As I was still walking and talking, an old man said to me, “And were you in Tel Aviv as well, sir?” “That is a great question you ask me, my old friend,” said I. “I was in Tel Aviv before it was Tel Aviv, for this Tel Aviv was a desert of sand, a lair of foxes and jackals and night robbers. From my attic in the suburb of Neveh Zedek I used to look out on this wilderness of sand, and it did not occur to me that days would arrive when they would come and build a great city there for God and men. But suddenly Jews like you and me came and turned a desolate wilderness into a populated place, and the jackals’ lair into a fine city, with some hundred thousand Jews and more. Such a city, my friends and brothers, you have never seen even in a dream. You walk about in the streets and you do not know what to wonder at first and what last: at the tall houses or the men who built them; at the wagons full of merchandise or the baby carriages in which the daughters of Israel take out their little sons; at the great sea that girds the city with its might or the flourishing gardens; at the shops full of every good thing or the signboards with their inscriptions in Hebrew. You may think that only shops selling tzitzit and tefillin have signboards in Hebrew, but I tell you that there is not a single shop in Tel Aviv that does not have a Hebrew sign over it. This Tel Aviv is like a great courtyard of the Great Synagogue, for Tel Aviv is the courtyard of Israel and Jerusalem is the Great Synagogue, for all the prayers of Israel rise from there.”

Now that I had mentioned Jerusalem I was thoroughly aroused and began to tell its praises. What did I tell and what did I not tell? Can anyone tell all the glory of Jerusalem? The city that the Holy One, blessed be He, established as His dwelling — no son of woman can proclaim all its glory.

I looked at my companions, who were gazing at me with great affection; such friendly eyes as those that were fixed on this man you have never seen even in a dream. From this you can analogize to the future: how great will the love of Israel be when they are privileged to see salvation! If at the hearing it is so great, how much more will it be at the seeing!

I looked again at my companions — first, because it is a pleasure to look at the sons of Israel, and second, because I wished to feast my eyes on the radiance of good men’s faces.

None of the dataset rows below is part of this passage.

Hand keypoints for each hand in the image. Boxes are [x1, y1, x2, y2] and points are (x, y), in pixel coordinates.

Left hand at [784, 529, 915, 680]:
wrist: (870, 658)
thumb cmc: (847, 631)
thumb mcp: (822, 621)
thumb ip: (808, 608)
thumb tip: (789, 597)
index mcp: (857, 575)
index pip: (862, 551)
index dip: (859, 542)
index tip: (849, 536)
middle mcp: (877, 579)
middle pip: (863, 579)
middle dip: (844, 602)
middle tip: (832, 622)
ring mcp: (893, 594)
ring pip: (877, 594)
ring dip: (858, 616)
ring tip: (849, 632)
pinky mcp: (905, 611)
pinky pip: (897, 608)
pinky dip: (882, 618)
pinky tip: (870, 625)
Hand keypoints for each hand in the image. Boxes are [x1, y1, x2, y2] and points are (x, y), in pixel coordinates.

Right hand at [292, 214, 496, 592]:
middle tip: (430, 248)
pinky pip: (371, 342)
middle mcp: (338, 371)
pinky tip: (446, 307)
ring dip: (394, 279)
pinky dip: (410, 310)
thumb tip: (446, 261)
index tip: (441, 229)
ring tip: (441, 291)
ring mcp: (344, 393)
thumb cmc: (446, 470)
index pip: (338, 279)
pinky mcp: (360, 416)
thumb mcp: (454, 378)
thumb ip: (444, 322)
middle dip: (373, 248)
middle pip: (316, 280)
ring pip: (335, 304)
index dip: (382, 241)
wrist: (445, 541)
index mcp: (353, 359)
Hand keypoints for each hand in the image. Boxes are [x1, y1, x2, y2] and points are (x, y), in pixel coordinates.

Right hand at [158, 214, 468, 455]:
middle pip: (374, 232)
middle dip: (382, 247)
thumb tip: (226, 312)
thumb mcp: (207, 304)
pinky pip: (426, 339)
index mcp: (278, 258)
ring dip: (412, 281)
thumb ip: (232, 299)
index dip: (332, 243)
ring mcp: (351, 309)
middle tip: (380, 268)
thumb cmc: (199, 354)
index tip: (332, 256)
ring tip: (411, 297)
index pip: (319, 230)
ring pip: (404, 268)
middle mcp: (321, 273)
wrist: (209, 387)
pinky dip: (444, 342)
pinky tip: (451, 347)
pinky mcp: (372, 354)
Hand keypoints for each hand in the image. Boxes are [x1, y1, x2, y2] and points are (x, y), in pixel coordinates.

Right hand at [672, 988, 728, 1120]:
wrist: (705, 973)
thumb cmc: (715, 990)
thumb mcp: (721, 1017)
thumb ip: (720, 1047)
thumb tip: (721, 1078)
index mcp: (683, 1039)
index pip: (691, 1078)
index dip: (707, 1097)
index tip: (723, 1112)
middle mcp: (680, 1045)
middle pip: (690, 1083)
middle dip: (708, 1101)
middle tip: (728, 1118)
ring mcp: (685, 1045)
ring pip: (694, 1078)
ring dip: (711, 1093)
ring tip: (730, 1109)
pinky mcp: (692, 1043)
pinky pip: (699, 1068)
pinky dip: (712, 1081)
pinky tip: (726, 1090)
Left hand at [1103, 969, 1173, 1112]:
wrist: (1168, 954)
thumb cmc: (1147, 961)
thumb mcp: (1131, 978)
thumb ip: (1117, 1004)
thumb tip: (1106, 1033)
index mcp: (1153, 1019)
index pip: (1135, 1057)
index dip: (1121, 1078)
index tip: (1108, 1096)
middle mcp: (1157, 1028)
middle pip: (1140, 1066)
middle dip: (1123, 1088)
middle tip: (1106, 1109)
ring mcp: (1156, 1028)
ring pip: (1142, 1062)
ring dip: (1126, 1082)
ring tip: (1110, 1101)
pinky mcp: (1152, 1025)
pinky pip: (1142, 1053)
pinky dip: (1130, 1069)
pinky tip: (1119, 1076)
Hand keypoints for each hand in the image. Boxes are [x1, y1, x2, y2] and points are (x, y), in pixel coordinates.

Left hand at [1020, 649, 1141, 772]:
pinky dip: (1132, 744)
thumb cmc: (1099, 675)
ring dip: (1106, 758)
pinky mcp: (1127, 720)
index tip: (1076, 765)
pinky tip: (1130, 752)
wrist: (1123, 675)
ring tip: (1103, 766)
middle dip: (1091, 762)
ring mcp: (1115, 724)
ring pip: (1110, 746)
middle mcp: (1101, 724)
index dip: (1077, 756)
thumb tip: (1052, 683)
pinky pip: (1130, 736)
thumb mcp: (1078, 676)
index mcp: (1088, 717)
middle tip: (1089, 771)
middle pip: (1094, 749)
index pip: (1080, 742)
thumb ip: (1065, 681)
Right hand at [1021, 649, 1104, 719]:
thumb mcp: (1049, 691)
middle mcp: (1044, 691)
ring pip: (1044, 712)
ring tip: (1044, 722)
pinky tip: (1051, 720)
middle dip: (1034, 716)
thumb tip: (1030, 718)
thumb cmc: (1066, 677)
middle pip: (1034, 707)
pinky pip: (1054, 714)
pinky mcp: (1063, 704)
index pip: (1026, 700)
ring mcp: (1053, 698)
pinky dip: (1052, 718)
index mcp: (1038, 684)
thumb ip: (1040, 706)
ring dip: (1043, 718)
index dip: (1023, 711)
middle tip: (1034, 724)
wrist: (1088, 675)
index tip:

One of them spoke up and said, “Wonder of wonders: they build a city, build a city! Kings and princes destroy cities and kingdoms, but Jews come and build a city!” “It is said in the Gemara,” I told them, “that a man should not take leave of his fellow without quoting some word of the sages, for thus he will remember him. Now that I am taking leave of you, I will tell you something. It is said in the Gemara: a man should always dwell in a city that has been newly settled, for since it has been newly settled its sins are few. The reason I mention this is that if anyone tells you that the men of Tel Aviv are, heaven forbid, weak in obedience to the commandments, you should tell him that its sins are few.”

After I had told them this, I gave each of them my hand and took my leave affectionately, and they came after me to see me on my way. I do not remember whether we walked and talked, or whether we walked in silence. Perhaps we were silent, perhaps we talked. When the heart is full the mouth speaks, but when the soul is full a man’s eyes look with affectionate sadness, and his mouth is silent.

Finally I took my leave of them and they took their leave of me. They went back to their town and we went back to the village. The earth that the Holy One, blessed be He, has given to the sons of man is full of boundaries. It is not enough that he has set a boundary between the Land of Israel and the Exile, but even this Exile is made of many exiles, and when Jews meet together, in the end they must leave each other.